▶ Tâche donnée 1:
Dans les entrées, reprenez les lignes allant de celle qui contient « pose: elev=177.7 azim=99.7 » jusqu'à la fin des entrées, bornes incluses. Modifiez-y « dist » en « distance » sans rien changer d'autre, et ne rendez que ces lignes.

########################################

Le petit Joseph entre d’abord à l’école chez les Maristes puis, répondant à son inclination, sa mère l’inscrit au séminaire. En 1909, il obtient la licence en théologie puis devient le secrétaire de l’évêque de Barcelone. Mais ce n’est pas là sa véritable aspiration et il obtient d’être envoyé dans une paroisse.

Joseph Samsó exerce tout d’abord à Sant Julià de Argentona, pour venir en aide à un curé épuisé par l’âge. Il se taille alors une grande réputation pour sa proximité de la population, son humanité et son sens pédagogique. Ce qui va de soi, il se fait aussi remarquer par sa piété. Déjà, il révèle sa force de conviction et sa capacité d’amener à sa croyance, les plus rétifs à la religion.

Le 11 janvier 1917, après un concours conforme à la tradition, le nouvel évêque lui confie la cure de San Joan de Mediona, une petite paroisse rurale. Là encore, il fait merveille, mais en août 1919, décède le curé de Mataró, ville côtière à une trentaine de km de Barcelone. Joseph Samsó se voit confié la redoutable mission de réconcilier la vingtaine de prêtres divisée en deux groupes hostiles qui forment l’équipe paroissiale. Là encore il remplit sa mission, de plus faisant preuve d’une grande empathie pour les catégories sociales les plus démunies.

########################################

▶ Tâche donnée 2:
Recopiez intégralement le texte sur Joseph Samsó.

(Données stockées)

########################################

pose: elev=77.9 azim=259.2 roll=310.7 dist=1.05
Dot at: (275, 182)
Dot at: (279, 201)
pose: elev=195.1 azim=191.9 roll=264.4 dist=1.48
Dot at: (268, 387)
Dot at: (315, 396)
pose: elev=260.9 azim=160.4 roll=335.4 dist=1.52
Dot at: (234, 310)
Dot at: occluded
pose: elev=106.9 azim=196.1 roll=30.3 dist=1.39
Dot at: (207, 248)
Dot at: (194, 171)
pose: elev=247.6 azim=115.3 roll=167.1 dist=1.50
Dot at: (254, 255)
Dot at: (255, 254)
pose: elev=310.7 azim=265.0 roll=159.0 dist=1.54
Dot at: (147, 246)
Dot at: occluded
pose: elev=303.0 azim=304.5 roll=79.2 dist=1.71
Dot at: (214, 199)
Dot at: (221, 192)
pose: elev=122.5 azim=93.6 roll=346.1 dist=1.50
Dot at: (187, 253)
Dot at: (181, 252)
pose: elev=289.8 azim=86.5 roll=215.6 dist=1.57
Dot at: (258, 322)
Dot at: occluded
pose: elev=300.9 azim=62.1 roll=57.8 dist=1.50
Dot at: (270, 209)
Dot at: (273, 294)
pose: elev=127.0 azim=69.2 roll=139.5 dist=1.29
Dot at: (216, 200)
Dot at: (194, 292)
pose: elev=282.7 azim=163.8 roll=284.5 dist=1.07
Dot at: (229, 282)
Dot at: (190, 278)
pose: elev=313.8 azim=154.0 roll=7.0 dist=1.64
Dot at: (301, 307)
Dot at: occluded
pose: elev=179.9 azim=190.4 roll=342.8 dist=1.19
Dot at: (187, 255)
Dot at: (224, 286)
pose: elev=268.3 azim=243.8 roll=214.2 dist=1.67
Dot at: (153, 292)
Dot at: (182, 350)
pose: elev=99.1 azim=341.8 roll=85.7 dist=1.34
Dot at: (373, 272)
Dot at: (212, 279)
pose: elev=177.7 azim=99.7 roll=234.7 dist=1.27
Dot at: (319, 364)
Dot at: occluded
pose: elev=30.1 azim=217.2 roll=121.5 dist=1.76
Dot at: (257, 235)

########################################

▶ Réponse 1:
pose: elev=177.7 azim=99.7 roll=234.7 distance=1.27
Dot at: (319, 364)
Dot at: occluded
pose: elev=30.1 azim=217.2 roll=121.5 distance=1.76
Dot at: (257, 235)

▶ Réponse 2:
Le petit Joseph entre d’abord à l’école chez les Maristes puis, répondant à son inclination, sa mère l’inscrit au séminaire. En 1909, il obtient la licence en théologie puis devient le secrétaire de l’évêque de Barcelone. Mais ce n’est pas là sa véritable aspiration et il obtient d’être envoyé dans une paroisse.

Joseph Samsó exerce tout d’abord à Sant Julià de Argentona, pour venir en aide à un curé épuisé par l’âge. Il se taille alors une grande réputation pour sa proximité de la population, son humanité et son sens pédagogique. Ce qui va de soi, il se fait aussi remarquer par sa piété. Déjà, il révèle sa force de conviction et sa capacité d’amener à sa croyance, les plus rétifs à la religion.

Le 11 janvier 1917, après un concours conforme à la tradition, le nouvel évêque lui confie la cure de San Joan de Mediona, une petite paroisse rurale. Là encore, il fait merveille, mais en août 1919, décède le curé de Mataró, ville côtière à une trentaine de km de Barcelone. Joseph Samsó se voit confié la redoutable mission de réconcilier la vingtaine de prêtres divisée en deux groupes hostiles qui forment l’équipe paroissiale. Là encore il remplit sa mission, de plus faisant preuve d’une grande empathie pour les catégories sociales les plus démunies.